2. The underwater electric field dynamic measurement fluid noise interference cancellation device of claim 1, wherein the electric field sensor matrix comprises electric field sensors arranged in an X-direction and in a Y-direction.

3. The device for dynamically measuring fluid noise interference cancellation of an underwater electric field according to claim 1, wherein the speed measuring module is an electromagnetic speed measuring module installed at the bottom of the aircraft.

4. The underwater electric field dynamic measurement fluid noise interference cancellation device of claim 1, wherein the acceleration measurement module is a capacitive accelerometer or a MEMS accelerometer mounted at the bottom of the aircraft.

5. The device of claim 1, wherein the inverting amplifier comprises an operational amplifier and is electrically connected to the operational amplifier at an output resistor R3 and a feedback resistor R4.

6. The underwater electric field dynamic measurement fluid noise interference cancellation device of claim 1, wherein the gain control circuit further comprises a divider resistor R1 and a divider resistor R2 electrically connected to the gain amplifier.

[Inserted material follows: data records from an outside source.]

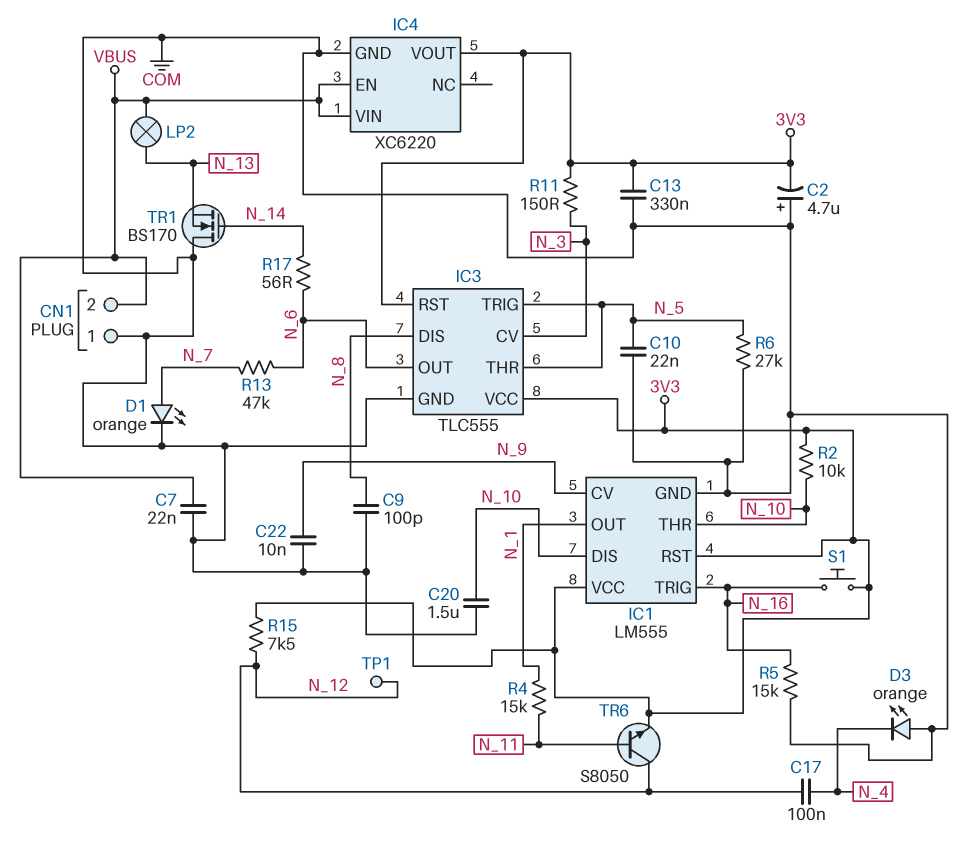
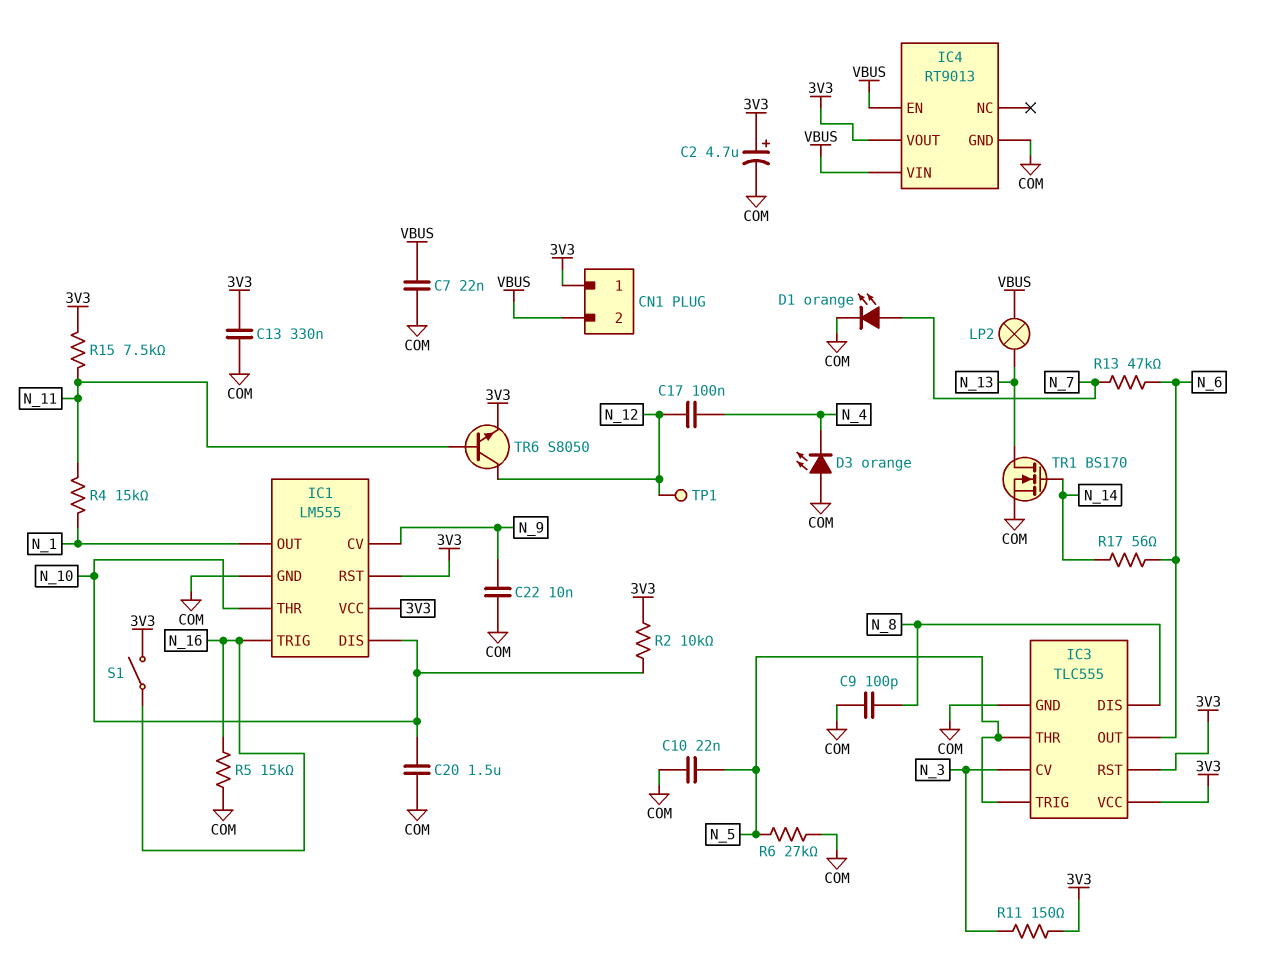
C2: 4.7uF (plus COM, minus 3V3) -> 4.7uF (plus 3V3, minus COM)
CN1 pin 1: COM -> 3V3
IC4: XC6220 -> RT9013
R15: 7.5k (3V3, N_12) -> 7.5k (3V3, N_11)
S1: button (3V3, N_16) -> switch (3V3, N_16)
TR1: NMOS BS170 (G N_14, D COM, S N_13) -> NMOS BS170 (G N_14, D N_13, S COM)

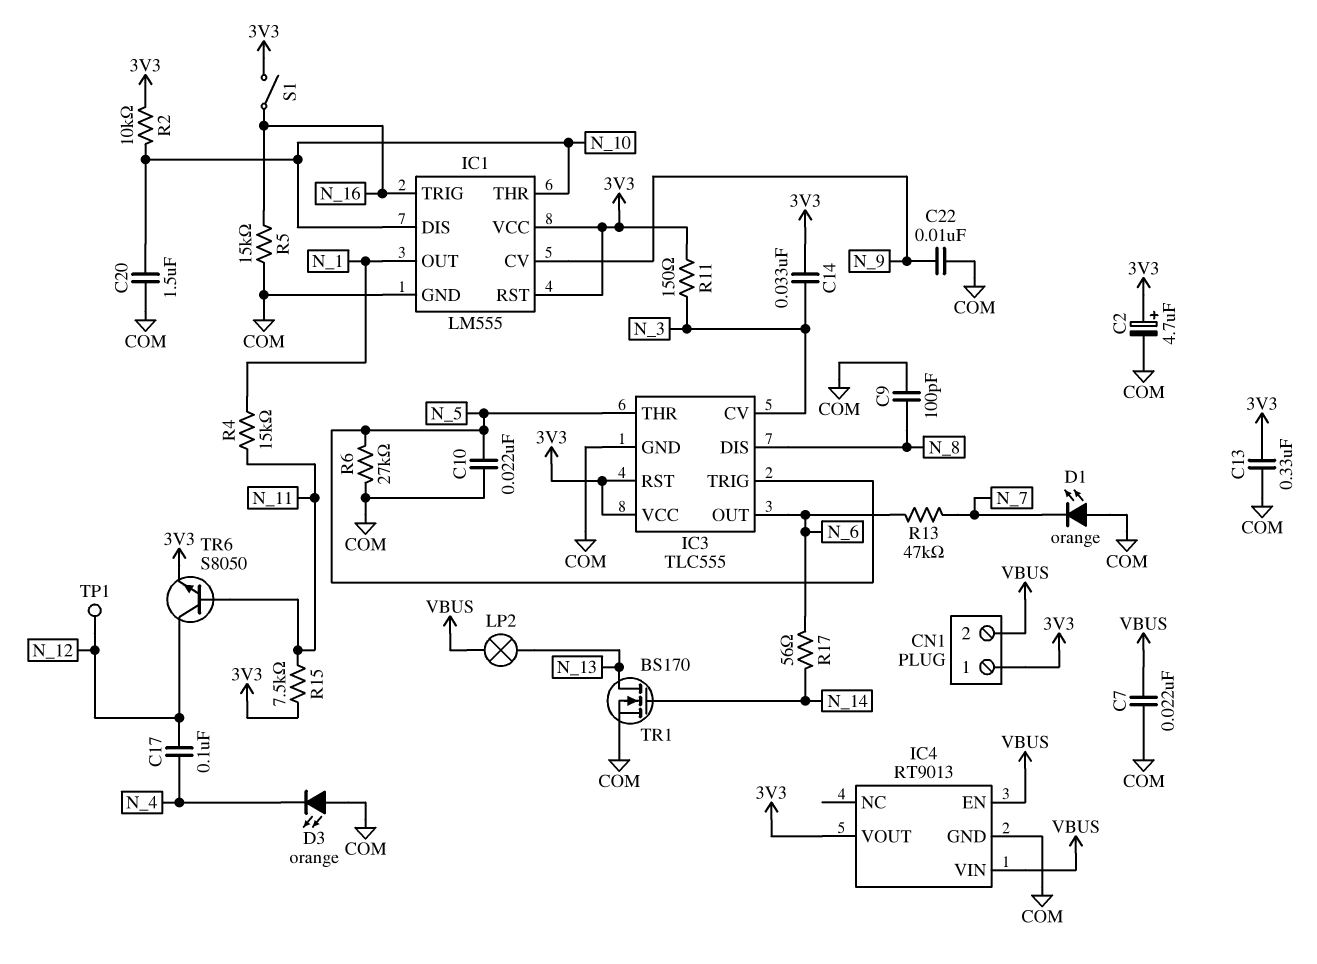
C14: none -> 33nF (3V3, N_3)
D1: LED orange (A N_7, K COM) -> LED orange (A COM, K N_7)

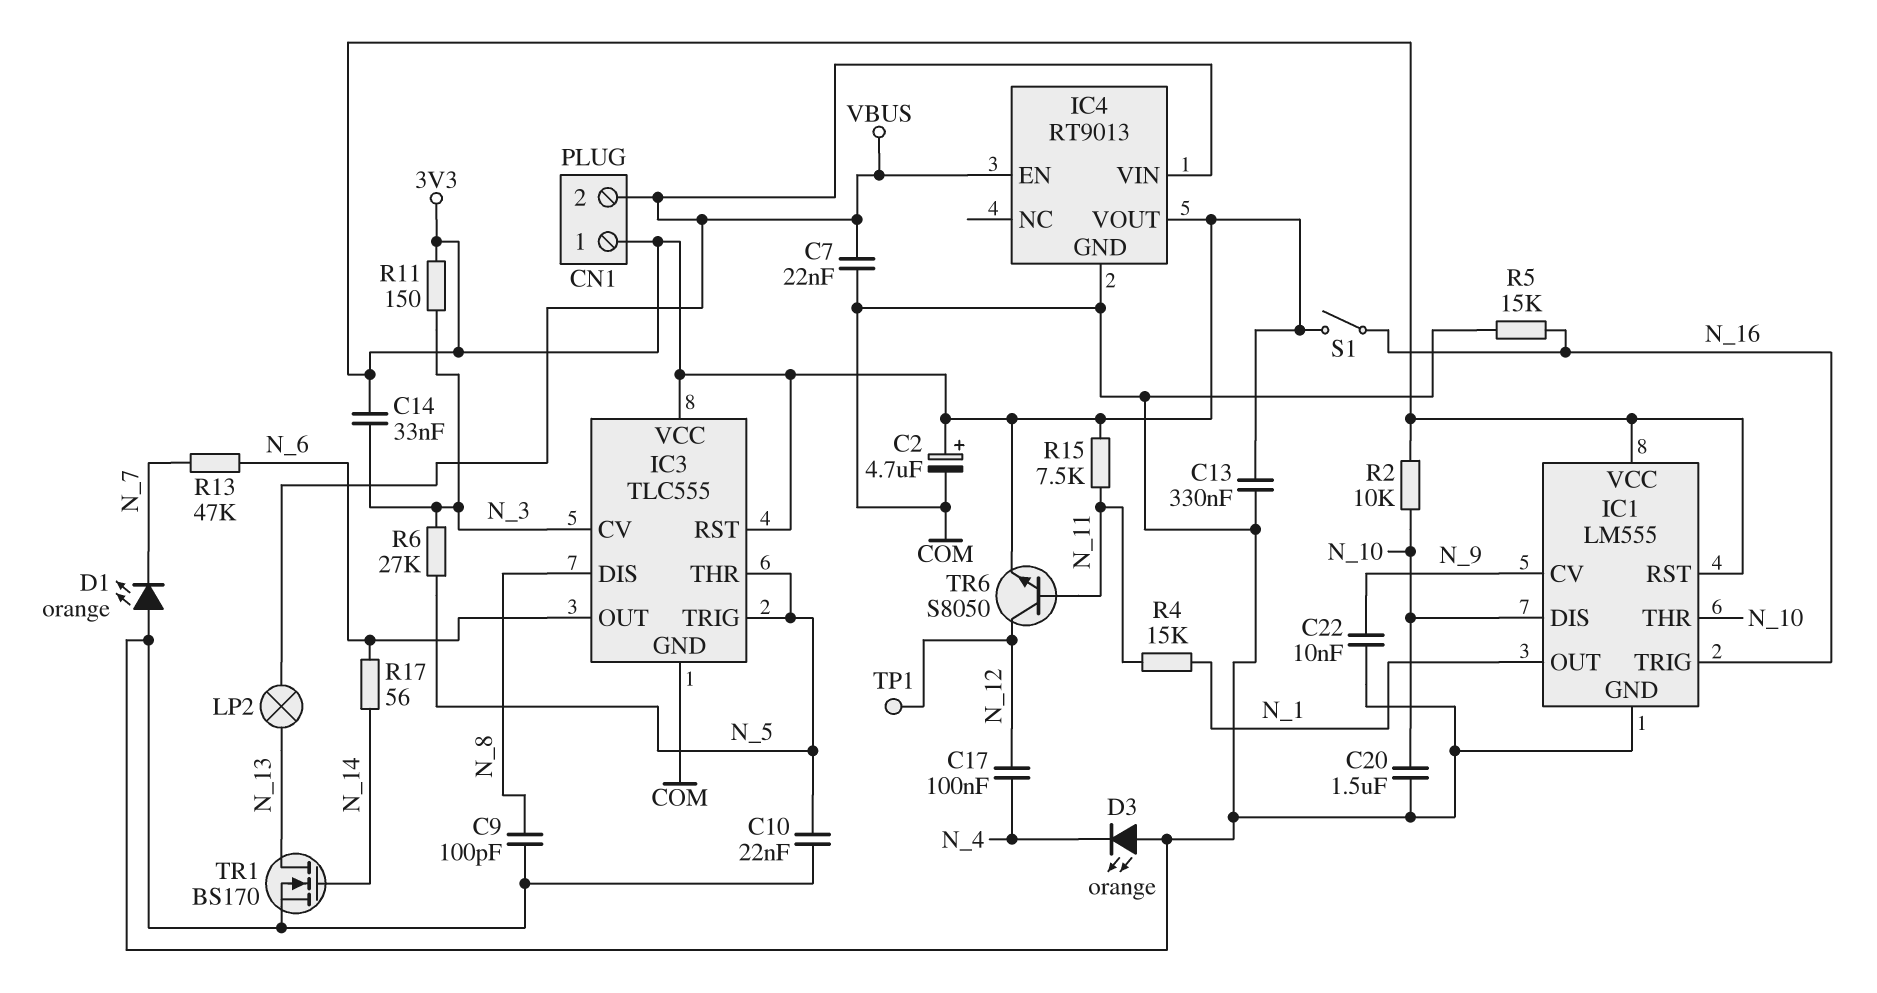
R6: 27k (COM, N_5) -> 27k (N_3, N_5)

7. A method for canceling fluid noise interference in underwater electric field dynamic measurement, applied to an underwater electric field dynamic measurement fluid noise interference cancellation device as set forth in any one of claims 1 to 6, characterized in that the cancellation method comprises the steps of:

generating an electric field signal from the electric field sensor matrix;

measuring the navigation speed of the underwater vehicle by the speed measuring module and generating a speed signal;

measuring acceleration of the underwater vehicle by the acceleration measuring module and generating an acceleration signal;

inputting the speed signal into the gain control circuit, outputting a gain control signal by the gain control circuit, and counteracting direct-current voltage interference generated during constant-speed navigation through the gain control signal;

and inputting the acceleration signal into the filter circuit, outputting a notch frequency by the filter circuit, and filtering alternating voltage interference generated during variable speed navigation through the notch frequency.